* [WORK INSTRUCTIONS] Output each line of the data below exactly, omitting any image.
### PROVIDED DATA
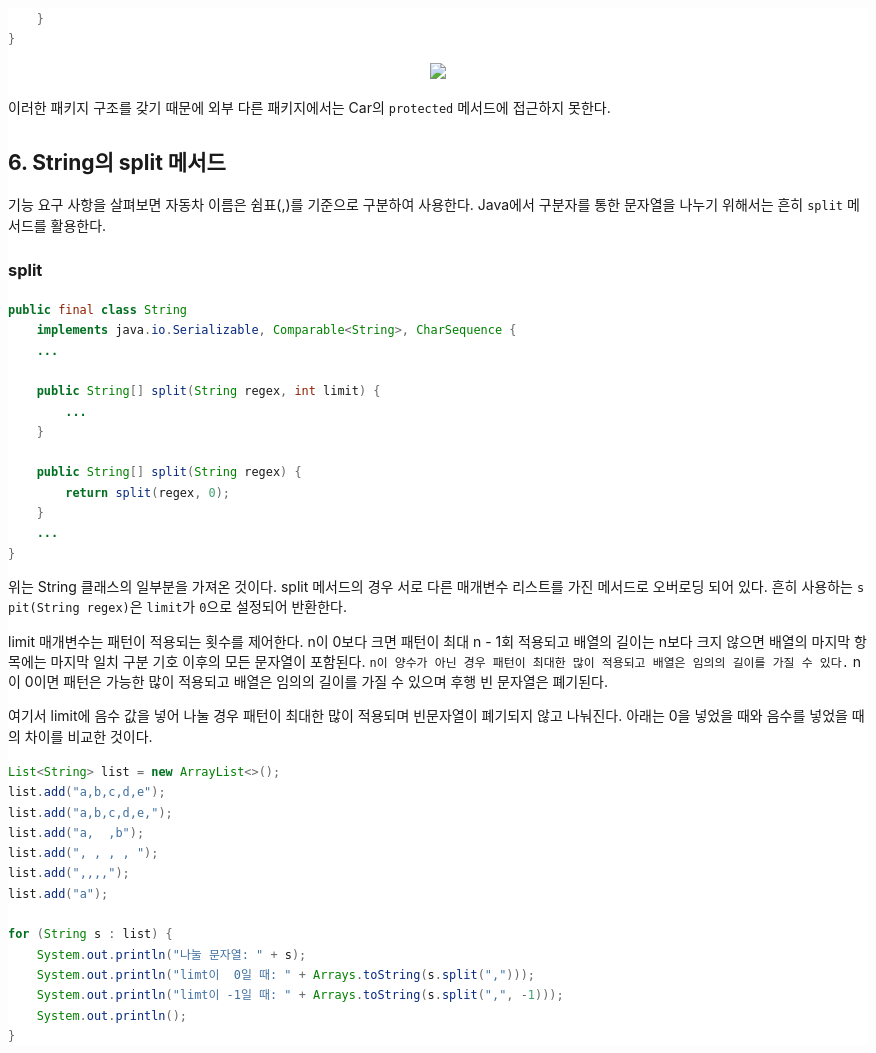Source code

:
 ```java
    }
}
```

<p align=center>
    <img src=https://user-images.githubusercontent.com/59357153/144742656-7207a192-5d23-4b29-93d8-e80ccf207736.png>
</p>

이러한 패키지 구조를 갖기 때문에 외부 다른 패키지에서는 Car의 `protected` 메서드에 접근하지 못한다.

## 6. String의 split 메서드

기능 요구 사항을 살펴보면 자동차 이름은 쉼표(,)를 기준으로 구분하여 사용한다. Java에서 구분자를 통한 문자열을 나누기 위해서는 흔히 `split` 메서드를 활용한다.

### split

```java
public final class String
    implements java.io.Serializable, Comparable<String>, CharSequence {
    ...

    public String[] split(String regex, int limit) {
        ...
    }

    public String[] split(String regex) {
        return split(regex, 0);
    }
    ...
}
```

위는 String 클래스의 일부분을 가져온 것이다. split 메서드의 경우 서로 다른 매개변수 리스트를 가진 메서드로 오버로딩 되어 있다. 흔히 사용하는 `spit(String regex)`은 `limit`가 `0`으로 설정되어 반환한다.

limit 매개변수는 패턴이 적용되는 횟수를 제어한다. n이 0보다 크면 패턴이 최대 n - 1회 적용되고 배열의 길이는 n보다 크지 않으면 배열의 마지막 항목에는 마지막 일치 구분 기호 이후의 모든 문자열이 포함된다. `n이 양수가 아닌 경우 패턴이 최대한 많이 적용되고 배열은 임의의 길이를 가질 수 있다.` n이 0이면 패턴은 가능한 많이 적용되고 배열은 임의의 길이를 가질 수 있으며 후행 빈 문자열은 폐기된다.

여기서 limit에 음수 값을 넣어 나눌 경우 패턴이 최대한 많이 적용되며 빈문자열이 폐기되지 않고 나눠진다. 아래는 0을 넣었을 때와 음수를 넣었을 때의 차이를 비교한 것이다.

```java
List<String> list = new ArrayList<>();
list.add("a,b,c,d,e");
list.add("a,b,c,d,e,");
list.add("a,  ,b");
list.add(", , , , ");
list.add(",,,,");
list.add("a");

for (String s : list) {
    System.out.println("나눌 문자열: " + s);
    System.out.println("limt이  0일 때: " + Arrays.toString(s.split(",")));
    System.out.println("limt이 -1일 때: " + Arrays.toString(s.split(",", -1)));
    System.out.println();
}
```
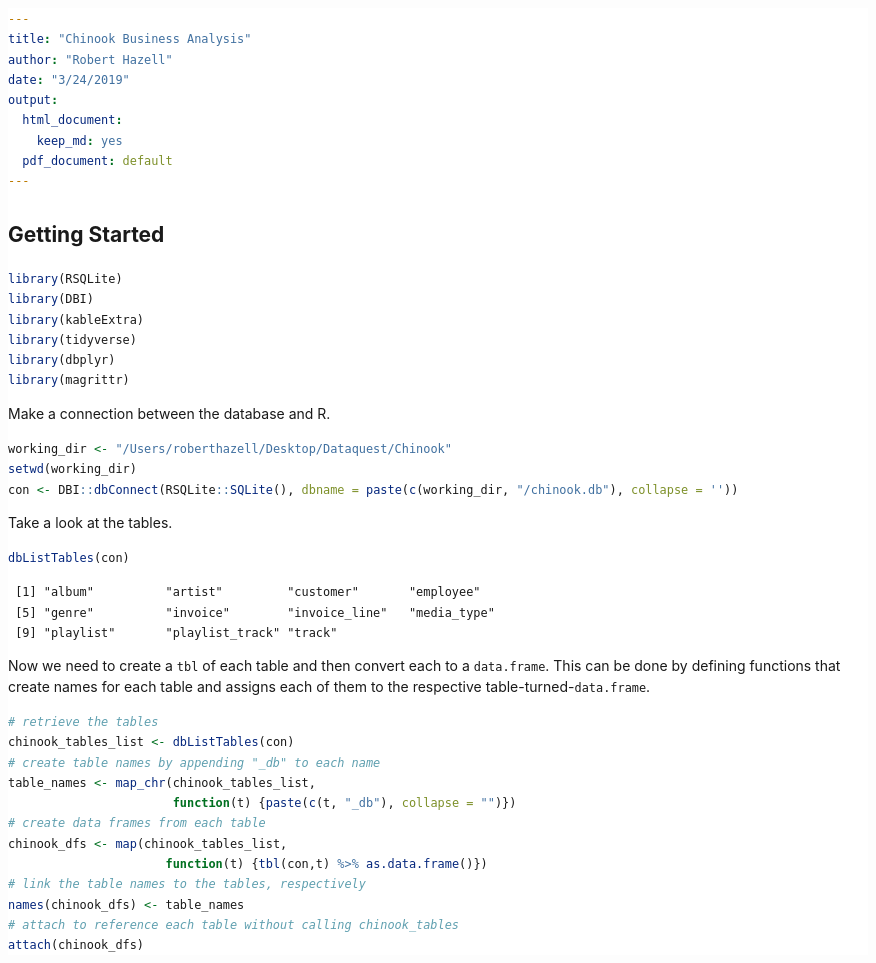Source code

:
 ```yaml
---
title: "Chinook Business Analysis"
author: "Robert Hazell"
date: "3/24/2019"
output:
  html_document:
    keep_md: yes
  pdf_document: default
---
```


## Getting Started




```r
library(RSQLite)
library(DBI)
library(kableExtra)
library(tidyverse)
library(dbplyr)
library(magrittr)
```

Make a connection between the database and R.


```r
working_dir <- "/Users/roberthazell/Desktop/Dataquest/Chinook"
setwd(working_dir)
con <- DBI::dbConnect(RSQLite::SQLite(), dbname = paste(c(working_dir, "/chinook.db"), collapse = ''))
```

Take a look at the tables.


```r
dbListTables(con)
```

```
 [1] "album"          "artist"         "customer"       "employee"      
 [5] "genre"          "invoice"        "invoice_line"   "media_type"    
 [9] "playlist"       "playlist_track" "track"         
```

Now we need to create a ```tbl``` of each table and then convert each to a ```data.frame```.  This can be done by defining functions that create names for each table and assigns each of them to the respective table-turned-```data.frame```.


```r
# retrieve the tables
chinook_tables_list <- dbListTables(con)
# create table names by appending "_db" to each name
table_names <- map_chr(chinook_tables_list, 
                       function(t) {paste(c(t, "_db"), collapse = "")})
# create data frames from each table
chinook_dfs <- map(chinook_tables_list, 
                      function(t) {tbl(con,t) %>% as.data.frame()})
# link the table names to the tables, respectively
names(chinook_dfs) <- table_names
# attach to reference each table without calling chinook_tables
attach(chinook_dfs)
```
######
* [ANSWER TO THIS TASK]
Source code

:
 ```java
    }
}
```

<p align=center>
    <img src=https://user-images.githubusercontent.com/59357153/144742656-7207a192-5d23-4b29-93d8-e80ccf207736.png>
</p>

이러한 패키지 구조를 갖기 때문에 외부 다른 패키지에서는 Car의 `protected` 메서드에 접근하지 못한다.

## 6. String의 split 메서드

기능 요구 사항을 살펴보면 자동차 이름은 쉼표(,)를 기준으로 구분하여 사용한다. Java에서 구분자를 통한 문자열을 나누기 위해서는 흔히 `split` 메서드를 활용한다.

### split

```java
public final class String
    implements java.io.Serializable, Comparable<String>, CharSequence {
    ...

    public String[] split(String regex, int limit) {
        ...
    }

    public String[] split(String regex) {
        return split(regex, 0);
    }
    ...
}
```

위는 String 클래스의 일부분을 가져온 것이다. split 메서드의 경우 서로 다른 매개변수 리스트를 가진 메서드로 오버로딩 되어 있다. 흔히 사용하는 `spit(String regex)`은 `limit`가 `0`으로 설정되어 반환한다.

limit 매개변수는 패턴이 적용되는 횟수를 제어한다. n이 0보다 크면 패턴이 최대 n - 1회 적용되고 배열의 길이는 n보다 크지 않으면 배열의 마지막 항목에는 마지막 일치 구분 기호 이후의 모든 문자열이 포함된다. `n이 양수가 아닌 경우 패턴이 최대한 많이 적용되고 배열은 임의의 길이를 가질 수 있다.` n이 0이면 패턴은 가능한 많이 적용되고 배열은 임의의 길이를 가질 수 있으며 후행 빈 문자열은 폐기된다.

여기서 limit에 음수 값을 넣어 나눌 경우 패턴이 최대한 많이 적용되며 빈문자열이 폐기되지 않고 나눠진다. 아래는 0을 넣었을 때와 음수를 넣었을 때의 차이를 비교한 것이다.

```java
List<String> list = new ArrayList<>();
list.add("a,b,c,d,e");
list.add("a,b,c,d,e,");
list.add("a,  ,b");
list.add(", , , , ");
list.add(",,,,");
list.add("a");

for (String s : list) {
    System.out.println("나눌 문자열: " + s);
    System.out.println("limt이  0일 때: " + Arrays.toString(s.split(",")));
    System.out.println("limt이 -1일 때: " + Arrays.toString(s.split(",", -1)));
    System.out.println();
}
```
Source code

:
 ```yaml
---
title: "Chinook Business Analysis"
author: "Robert Hazell"
date: "3/24/2019"
output:
  html_document:
    keep_md: yes
  pdf_document: default
---
```


## Getting Started




```r
library(RSQLite)
library(DBI)
library(kableExtra)
library(tidyverse)
library(dbplyr)
library(magrittr)
```

Make a connection between the database and R.


```r
working_dir <- "/Users/roberthazell/Desktop/Dataquest/Chinook"
setwd(working_dir)
con <- DBI::dbConnect(RSQLite::SQLite(), dbname = paste(c(working_dir, "/chinook.db"), collapse = ''))
```

Take a look at the tables.


```r
dbListTables(con)
```

```
 [1] "album"          "artist"         "customer"       "employee"      
 [5] "genre"          "invoice"        "invoice_line"   "media_type"    
 [9] "playlist"       "playlist_track" "track"         
```

Now we need to create a ```tbl``` of each table and then convert each to a ```data.frame```.  This can be done by defining functions that create names for each table and assigns each of them to the respective table-turned-```data.frame```.


```r
# retrieve the tables
chinook_tables_list <- dbListTables(con)
# create table names by appending "_db" to each name
table_names <- map_chr(chinook_tables_list, 
                       function(t) {paste(c(t, "_db"), collapse = "")})
# create data frames from each table
chinook_dfs <- map(chinook_tables_list, 
                      function(t) {tbl(con,t) %>% as.data.frame()})
# link the table names to the tables, respectively
names(chinook_dfs) <- table_names
# attach to reference each table without calling chinook_tables
attach(chinook_dfs)
```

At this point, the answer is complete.